__JOB ITEM__: Turn the material, from its first line through the line containing "diciembre 2020", into a numbered list without blank lines.

__SUPPLIED MATERIAL__:
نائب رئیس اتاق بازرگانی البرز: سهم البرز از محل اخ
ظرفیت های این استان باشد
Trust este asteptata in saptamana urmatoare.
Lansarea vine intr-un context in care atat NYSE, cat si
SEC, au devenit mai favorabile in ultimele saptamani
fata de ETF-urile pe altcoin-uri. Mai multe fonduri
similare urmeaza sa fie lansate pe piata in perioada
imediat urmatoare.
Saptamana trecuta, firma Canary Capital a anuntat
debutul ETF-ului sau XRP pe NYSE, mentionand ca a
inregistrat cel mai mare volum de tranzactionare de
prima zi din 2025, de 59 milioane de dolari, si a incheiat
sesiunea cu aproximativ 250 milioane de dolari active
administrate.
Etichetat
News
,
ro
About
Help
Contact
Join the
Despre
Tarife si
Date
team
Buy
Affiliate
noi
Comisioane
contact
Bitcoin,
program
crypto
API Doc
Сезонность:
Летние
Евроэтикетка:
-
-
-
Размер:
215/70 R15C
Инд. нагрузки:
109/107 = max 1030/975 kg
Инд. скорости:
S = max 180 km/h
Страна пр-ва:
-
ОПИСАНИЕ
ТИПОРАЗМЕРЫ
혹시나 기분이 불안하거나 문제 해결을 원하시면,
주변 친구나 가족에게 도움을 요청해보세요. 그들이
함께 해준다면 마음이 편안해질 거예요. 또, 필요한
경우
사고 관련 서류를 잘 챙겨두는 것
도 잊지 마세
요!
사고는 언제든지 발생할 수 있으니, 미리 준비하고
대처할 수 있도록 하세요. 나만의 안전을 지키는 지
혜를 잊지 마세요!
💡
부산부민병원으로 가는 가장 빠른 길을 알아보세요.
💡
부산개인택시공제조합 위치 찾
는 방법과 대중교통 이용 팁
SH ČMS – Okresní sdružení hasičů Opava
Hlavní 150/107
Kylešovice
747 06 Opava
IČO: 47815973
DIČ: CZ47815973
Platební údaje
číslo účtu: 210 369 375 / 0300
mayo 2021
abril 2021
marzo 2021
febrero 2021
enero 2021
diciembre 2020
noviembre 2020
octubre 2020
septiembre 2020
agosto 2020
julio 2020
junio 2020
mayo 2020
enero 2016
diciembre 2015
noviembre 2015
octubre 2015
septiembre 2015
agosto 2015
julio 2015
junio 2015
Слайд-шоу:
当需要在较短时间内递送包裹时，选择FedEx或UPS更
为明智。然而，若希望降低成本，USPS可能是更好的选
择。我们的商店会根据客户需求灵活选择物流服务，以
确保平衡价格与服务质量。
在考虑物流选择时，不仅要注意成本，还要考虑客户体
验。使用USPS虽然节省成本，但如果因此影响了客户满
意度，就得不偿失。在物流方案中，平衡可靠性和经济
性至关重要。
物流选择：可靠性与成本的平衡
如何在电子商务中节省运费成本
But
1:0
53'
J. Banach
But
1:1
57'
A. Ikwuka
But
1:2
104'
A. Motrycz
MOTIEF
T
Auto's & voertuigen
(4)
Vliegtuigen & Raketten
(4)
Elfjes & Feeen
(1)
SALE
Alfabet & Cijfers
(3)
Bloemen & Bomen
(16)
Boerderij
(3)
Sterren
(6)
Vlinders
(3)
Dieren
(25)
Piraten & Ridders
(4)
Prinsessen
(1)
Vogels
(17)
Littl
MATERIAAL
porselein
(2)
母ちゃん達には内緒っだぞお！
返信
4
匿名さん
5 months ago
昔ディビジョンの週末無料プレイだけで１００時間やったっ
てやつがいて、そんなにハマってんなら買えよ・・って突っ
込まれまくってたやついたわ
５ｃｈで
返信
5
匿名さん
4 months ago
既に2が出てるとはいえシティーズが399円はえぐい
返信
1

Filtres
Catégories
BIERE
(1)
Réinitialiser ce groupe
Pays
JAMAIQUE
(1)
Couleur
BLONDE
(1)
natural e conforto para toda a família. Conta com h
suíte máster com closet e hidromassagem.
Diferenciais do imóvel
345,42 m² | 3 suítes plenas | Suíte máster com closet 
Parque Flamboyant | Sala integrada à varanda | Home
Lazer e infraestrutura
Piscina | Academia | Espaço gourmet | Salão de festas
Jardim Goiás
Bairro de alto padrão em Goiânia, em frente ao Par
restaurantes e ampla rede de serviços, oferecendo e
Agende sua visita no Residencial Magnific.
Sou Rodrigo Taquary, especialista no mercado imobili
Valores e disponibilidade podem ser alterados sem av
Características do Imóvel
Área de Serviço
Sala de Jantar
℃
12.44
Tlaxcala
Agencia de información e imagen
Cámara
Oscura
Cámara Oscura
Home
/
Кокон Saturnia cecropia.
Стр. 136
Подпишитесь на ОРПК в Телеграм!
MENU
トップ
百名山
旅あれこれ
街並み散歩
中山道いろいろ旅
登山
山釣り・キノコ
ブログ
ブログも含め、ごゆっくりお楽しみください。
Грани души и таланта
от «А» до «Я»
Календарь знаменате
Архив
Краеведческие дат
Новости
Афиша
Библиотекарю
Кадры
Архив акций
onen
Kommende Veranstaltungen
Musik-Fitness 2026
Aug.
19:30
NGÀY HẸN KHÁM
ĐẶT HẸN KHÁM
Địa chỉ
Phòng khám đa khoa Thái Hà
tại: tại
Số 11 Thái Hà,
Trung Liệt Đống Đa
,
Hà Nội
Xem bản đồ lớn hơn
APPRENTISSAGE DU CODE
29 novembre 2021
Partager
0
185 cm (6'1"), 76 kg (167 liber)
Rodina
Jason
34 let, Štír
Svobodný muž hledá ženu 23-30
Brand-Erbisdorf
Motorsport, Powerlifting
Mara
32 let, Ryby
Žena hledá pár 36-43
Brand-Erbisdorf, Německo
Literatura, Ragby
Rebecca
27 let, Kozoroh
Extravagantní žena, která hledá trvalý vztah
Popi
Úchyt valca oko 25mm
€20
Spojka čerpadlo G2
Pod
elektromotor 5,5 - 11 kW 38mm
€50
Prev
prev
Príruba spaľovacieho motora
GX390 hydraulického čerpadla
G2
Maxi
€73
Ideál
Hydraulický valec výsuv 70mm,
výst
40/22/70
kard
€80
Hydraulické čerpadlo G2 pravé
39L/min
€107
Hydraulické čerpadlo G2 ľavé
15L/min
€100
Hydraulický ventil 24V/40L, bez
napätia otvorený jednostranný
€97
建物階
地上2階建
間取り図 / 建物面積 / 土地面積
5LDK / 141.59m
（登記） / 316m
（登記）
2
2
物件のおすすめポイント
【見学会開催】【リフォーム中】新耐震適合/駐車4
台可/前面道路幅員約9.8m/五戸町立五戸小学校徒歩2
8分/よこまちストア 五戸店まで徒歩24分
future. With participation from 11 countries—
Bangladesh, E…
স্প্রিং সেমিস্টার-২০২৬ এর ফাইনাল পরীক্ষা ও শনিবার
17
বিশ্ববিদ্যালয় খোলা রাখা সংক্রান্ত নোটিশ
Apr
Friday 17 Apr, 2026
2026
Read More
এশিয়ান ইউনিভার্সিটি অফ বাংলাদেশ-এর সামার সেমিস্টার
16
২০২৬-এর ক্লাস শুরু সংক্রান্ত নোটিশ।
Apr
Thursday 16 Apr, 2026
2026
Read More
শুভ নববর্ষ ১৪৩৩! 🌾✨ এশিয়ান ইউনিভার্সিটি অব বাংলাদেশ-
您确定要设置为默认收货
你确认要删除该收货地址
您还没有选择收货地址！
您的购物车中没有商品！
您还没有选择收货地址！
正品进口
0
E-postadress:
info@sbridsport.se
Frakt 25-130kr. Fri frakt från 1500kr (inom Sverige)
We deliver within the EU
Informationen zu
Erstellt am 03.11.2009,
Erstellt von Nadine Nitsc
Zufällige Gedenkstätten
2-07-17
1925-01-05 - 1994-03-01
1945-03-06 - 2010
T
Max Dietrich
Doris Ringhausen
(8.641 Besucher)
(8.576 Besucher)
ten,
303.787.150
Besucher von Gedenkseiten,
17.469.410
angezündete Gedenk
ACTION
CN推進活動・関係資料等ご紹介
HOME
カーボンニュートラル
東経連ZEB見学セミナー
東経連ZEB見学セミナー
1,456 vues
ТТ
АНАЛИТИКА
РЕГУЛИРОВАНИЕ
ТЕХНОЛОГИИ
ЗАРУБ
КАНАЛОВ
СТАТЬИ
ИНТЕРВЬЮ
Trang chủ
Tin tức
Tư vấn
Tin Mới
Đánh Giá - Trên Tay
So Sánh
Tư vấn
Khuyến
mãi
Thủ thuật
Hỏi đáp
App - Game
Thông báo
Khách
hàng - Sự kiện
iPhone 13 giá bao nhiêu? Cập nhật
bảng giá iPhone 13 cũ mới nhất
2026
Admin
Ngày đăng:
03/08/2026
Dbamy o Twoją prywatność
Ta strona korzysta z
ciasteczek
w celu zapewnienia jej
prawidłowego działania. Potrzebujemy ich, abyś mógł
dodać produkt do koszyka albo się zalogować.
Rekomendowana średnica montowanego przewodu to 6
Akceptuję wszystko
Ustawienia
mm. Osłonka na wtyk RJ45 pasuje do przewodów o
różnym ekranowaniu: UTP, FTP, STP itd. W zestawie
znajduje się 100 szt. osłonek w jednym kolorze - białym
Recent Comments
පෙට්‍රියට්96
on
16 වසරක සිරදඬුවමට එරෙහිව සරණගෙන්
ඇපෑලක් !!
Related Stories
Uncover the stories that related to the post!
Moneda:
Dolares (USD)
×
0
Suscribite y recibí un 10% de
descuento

__EXERCISE RESULT__:
1. نائب رئیس اتاق بازرگانی البرز: سهم البرز از محل اخ
2. ظرفیت های این استان باشد
3. Trust este asteptata in saptamana urmatoare.
4. Lansarea vine intr-un context in care atat NYSE, cat si
5. SEC, au devenit mai favorabile in ultimele saptamani
6. fata de ETF-urile pe altcoin-uri. Mai multe fonduri
7. similare urmeaza sa fie lansate pe piata in perioada
8. imediat urmatoare.
9. Saptamana trecuta, firma Canary Capital a anuntat
10. debutul ETF-ului sau XRP pe NYSE, mentionand ca a
11. inregistrat cel mai mare volum de tranzactionare de
12. prima zi din 2025, de 59 milioane de dolari, si a incheiat
13. sesiunea cu aproximativ 250 milioane de dolari active
14. administrate.
15. Etichetat
16. News
17. ,
18. ro
19. About
20. Help
21. Contact
22. Join the
23. Despre
24. Tarife si
25. Date
26. team
27. Buy
28. Affiliate
29. noi
30. Comisioane
31. contact
32. Bitcoin,
33. program
34. crypto
35. API Doc
36. Сезонность:
37. Летние
38. Евроэтикетка:
39. -
40. -
41. -
42. Размер:
43. 215/70 R15C
44. Инд. нагрузки:
45. 109/107 = max 1030/975 kg
46. Инд. скорости:
47. S = max 180 km/h
48. Страна пр-ва:
49. -
50. ОПИСАНИЕ
51. ТИПОРАЗМЕРЫ
52. 혹시나 기분이 불안하거나 문제 해결을 원하시면,
53. 주변 친구나 가족에게 도움을 요청해보세요. 그들이
54. 함께 해준다면 마음이 편안해질 거예요. 또, 필요한
55. 경우
56. 사고 관련 서류를 잘 챙겨두는 것
57. 도 잊지 마세
58. 요!
59. 사고는 언제든지 발생할 수 있으니, 미리 준비하고
60. 대처할 수 있도록 하세요. 나만의 안전을 지키는 지
61. 혜를 잊지 마세요!
62. 💡
63. 부산부민병원으로 가는 가장 빠른 길을 알아보세요.
64. 💡
65. 부산개인택시공제조합 위치 찾
66. 는 방법과 대중교통 이용 팁
67. SH ČMS – Okresní sdružení hasičů Opava
68. Hlavní 150/107
69. Kylešovice
70. 747 06 Opava
71. IČO: 47815973
72. DIČ: CZ47815973
73. Platební údaje
74. číslo účtu: 210 369 375 / 0300
75. mayo 2021
76. abril 2021
77. marzo 2021
78. febrero 2021
79. enero 2021
80. diciembre 2020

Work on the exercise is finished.